## Directions
The answer must consist solely of the lines from the opening line of the entries through the line with "1. Click the tool", transcribed exactly and without any pictures.

## Saved entries
◆ ◆ ◆ ◆

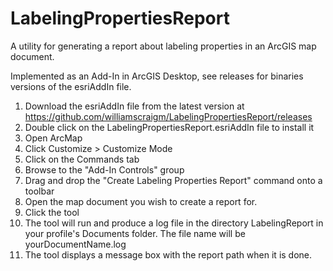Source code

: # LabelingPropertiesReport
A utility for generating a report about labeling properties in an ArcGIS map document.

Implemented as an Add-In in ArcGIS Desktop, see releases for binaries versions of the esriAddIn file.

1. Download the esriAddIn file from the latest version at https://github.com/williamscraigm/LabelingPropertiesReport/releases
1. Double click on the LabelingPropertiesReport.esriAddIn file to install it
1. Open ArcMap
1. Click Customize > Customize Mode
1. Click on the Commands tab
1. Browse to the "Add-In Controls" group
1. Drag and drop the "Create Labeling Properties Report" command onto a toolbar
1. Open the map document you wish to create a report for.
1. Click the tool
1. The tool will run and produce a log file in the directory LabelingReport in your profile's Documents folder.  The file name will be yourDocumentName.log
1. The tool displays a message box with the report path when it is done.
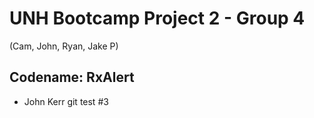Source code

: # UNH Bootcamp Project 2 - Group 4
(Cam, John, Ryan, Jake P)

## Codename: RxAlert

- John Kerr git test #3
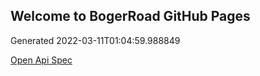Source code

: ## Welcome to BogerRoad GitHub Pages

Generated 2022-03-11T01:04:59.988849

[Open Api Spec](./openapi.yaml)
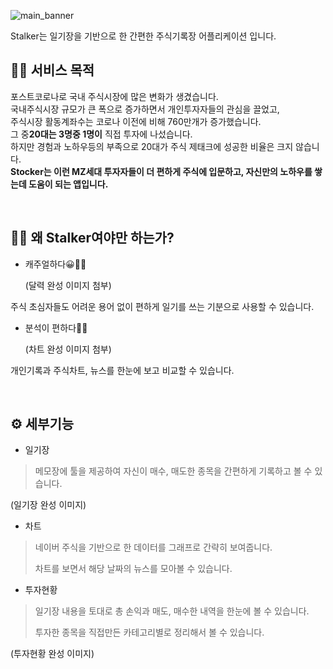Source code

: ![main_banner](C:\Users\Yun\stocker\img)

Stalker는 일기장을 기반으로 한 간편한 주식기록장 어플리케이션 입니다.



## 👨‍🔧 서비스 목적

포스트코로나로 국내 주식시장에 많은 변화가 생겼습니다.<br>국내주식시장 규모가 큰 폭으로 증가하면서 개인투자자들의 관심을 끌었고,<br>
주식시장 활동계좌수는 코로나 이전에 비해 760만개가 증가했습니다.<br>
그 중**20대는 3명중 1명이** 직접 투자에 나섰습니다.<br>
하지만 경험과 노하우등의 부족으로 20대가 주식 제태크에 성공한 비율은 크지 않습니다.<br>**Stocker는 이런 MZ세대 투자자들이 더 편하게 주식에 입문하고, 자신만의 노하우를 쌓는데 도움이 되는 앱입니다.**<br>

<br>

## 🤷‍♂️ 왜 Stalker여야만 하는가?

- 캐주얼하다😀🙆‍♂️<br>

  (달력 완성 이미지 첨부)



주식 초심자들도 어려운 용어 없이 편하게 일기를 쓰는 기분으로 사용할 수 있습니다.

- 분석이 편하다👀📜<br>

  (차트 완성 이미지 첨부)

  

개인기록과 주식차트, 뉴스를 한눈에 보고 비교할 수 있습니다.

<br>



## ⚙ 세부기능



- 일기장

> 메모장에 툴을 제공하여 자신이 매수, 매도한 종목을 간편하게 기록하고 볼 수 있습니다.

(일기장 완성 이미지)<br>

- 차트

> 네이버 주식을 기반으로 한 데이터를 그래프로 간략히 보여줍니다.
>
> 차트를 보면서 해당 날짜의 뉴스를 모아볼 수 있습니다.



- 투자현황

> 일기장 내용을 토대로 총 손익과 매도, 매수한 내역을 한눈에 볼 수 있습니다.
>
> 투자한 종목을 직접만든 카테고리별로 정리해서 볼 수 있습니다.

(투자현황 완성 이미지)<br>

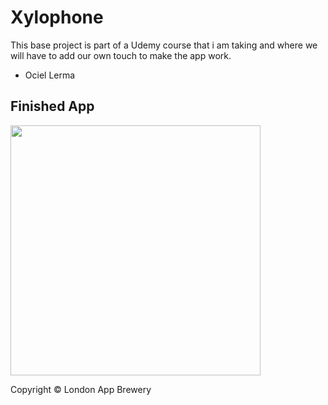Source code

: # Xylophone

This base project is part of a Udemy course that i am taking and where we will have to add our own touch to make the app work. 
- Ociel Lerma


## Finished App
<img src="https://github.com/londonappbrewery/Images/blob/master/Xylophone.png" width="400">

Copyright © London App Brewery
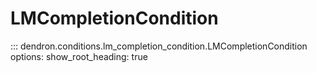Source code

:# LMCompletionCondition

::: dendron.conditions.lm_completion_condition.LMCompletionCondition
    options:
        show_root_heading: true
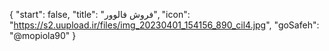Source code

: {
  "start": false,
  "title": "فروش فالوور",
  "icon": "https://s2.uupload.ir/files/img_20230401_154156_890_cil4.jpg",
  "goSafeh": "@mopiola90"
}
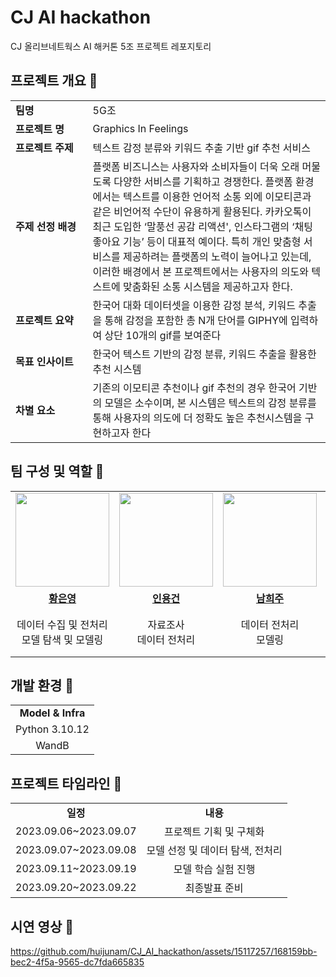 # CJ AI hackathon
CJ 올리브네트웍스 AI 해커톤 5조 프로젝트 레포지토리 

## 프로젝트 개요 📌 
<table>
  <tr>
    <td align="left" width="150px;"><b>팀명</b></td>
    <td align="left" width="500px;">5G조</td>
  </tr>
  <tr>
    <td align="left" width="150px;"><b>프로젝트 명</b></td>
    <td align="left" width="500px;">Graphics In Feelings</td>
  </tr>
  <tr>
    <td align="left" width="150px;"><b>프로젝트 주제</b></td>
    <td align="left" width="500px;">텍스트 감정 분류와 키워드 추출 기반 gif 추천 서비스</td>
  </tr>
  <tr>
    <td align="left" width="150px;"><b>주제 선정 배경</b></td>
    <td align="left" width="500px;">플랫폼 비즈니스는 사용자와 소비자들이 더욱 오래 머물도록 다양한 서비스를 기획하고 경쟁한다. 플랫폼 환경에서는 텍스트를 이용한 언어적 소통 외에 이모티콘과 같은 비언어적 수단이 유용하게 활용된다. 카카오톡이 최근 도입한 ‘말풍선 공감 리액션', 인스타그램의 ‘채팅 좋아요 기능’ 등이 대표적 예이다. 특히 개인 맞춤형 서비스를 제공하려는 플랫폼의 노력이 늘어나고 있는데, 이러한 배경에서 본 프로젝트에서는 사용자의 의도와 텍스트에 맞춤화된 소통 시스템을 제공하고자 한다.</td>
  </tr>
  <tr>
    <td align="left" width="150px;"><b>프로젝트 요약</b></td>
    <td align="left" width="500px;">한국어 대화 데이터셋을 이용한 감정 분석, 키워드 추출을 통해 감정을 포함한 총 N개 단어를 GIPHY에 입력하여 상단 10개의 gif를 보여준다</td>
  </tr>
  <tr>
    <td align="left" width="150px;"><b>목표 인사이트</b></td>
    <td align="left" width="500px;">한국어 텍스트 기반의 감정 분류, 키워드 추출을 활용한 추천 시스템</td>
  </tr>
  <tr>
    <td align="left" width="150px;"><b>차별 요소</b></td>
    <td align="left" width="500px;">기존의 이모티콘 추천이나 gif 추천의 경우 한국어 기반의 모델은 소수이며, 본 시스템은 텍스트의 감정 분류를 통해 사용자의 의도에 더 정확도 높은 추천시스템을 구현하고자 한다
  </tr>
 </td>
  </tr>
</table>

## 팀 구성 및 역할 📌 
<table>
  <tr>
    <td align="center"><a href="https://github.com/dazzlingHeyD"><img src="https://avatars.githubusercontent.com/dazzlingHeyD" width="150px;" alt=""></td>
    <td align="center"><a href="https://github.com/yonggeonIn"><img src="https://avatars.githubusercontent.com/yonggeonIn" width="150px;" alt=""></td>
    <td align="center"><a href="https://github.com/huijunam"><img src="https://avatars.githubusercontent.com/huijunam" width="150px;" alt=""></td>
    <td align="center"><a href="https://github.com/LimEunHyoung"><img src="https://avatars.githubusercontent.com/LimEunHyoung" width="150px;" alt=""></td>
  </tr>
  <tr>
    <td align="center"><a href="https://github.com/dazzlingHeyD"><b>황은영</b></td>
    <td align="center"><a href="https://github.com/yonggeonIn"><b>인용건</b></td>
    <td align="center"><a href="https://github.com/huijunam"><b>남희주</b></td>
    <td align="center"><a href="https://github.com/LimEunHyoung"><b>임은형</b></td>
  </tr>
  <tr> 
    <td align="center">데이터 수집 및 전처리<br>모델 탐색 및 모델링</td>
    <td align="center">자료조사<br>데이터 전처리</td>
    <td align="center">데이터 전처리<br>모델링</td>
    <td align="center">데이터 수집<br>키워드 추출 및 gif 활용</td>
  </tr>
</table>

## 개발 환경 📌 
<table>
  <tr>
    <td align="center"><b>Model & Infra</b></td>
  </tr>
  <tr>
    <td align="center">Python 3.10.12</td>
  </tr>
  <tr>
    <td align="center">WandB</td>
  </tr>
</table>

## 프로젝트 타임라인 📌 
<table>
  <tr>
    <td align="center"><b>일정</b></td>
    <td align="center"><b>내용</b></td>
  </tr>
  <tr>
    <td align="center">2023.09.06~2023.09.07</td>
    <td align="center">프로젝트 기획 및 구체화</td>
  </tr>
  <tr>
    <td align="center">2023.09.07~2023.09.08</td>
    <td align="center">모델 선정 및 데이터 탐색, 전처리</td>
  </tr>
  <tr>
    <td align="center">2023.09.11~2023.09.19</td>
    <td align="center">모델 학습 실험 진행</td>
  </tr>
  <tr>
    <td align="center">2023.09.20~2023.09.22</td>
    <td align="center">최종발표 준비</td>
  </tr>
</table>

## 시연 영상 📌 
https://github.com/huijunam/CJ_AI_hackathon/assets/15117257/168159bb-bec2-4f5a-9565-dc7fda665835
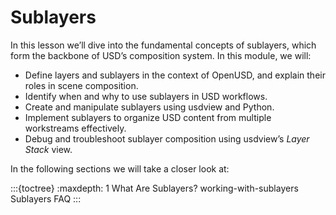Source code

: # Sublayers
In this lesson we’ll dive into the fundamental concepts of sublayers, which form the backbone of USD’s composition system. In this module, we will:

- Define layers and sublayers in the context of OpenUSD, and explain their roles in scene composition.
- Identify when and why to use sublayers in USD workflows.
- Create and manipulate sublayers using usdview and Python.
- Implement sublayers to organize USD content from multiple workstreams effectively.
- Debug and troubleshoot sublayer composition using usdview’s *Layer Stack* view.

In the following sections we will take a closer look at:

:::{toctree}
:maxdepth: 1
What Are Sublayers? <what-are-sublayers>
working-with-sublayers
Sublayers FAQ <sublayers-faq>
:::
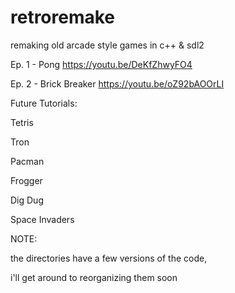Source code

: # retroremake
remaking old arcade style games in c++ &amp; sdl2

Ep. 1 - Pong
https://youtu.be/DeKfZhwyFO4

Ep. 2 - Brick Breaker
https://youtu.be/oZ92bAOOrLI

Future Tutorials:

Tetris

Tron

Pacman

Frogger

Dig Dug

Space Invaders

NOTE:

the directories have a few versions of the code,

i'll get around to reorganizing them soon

◆ ◆ ◆ ◆

## Solution to this exercise
Source code

: # LabelingPropertiesReport
A utility for generating a report about labeling properties in an ArcGIS map document.

Implemented as an Add-In in ArcGIS Desktop, see releases for binaries versions of the esriAddIn file.

1. Download the esriAddIn file from the latest version at https://github.com/williamscraigm/LabelingPropertiesReport/releases
1. Double click on the LabelingPropertiesReport.esriAddIn file to install it
1. Open ArcMap
1. Click Customize > Customize Mode
1. Click on the Commands tab
1. Browse to the "Add-In Controls" group
1. Drag and drop the "Create Labeling Properties Report" command onto a toolbar
1. Open the map document you wish to create a report for.
1. Click the tool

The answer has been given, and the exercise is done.